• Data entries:
+ + + + + + +

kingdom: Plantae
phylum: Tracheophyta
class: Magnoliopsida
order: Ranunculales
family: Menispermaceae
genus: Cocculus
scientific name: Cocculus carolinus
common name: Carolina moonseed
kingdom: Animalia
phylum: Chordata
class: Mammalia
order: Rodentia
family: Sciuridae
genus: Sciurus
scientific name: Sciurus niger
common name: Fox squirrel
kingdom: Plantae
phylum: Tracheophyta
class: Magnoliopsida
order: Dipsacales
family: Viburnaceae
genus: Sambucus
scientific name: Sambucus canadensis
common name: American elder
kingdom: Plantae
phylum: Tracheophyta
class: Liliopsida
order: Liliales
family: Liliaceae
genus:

+ + + + + + +

• GIVEN PROBLEM:
Extract the lines from the one containing "family: Viburnaceae" through the end of the entries, and copy them verbatim.

• FINAL RESULT:
family: Viburnaceae
genus: Sambucus
scientific name: Sambucus canadensis
common name: American elder
kingdom: Plantae
phylum: Tracheophyta
class: Liliopsida
order: Liliales
family: Liliaceae
genus:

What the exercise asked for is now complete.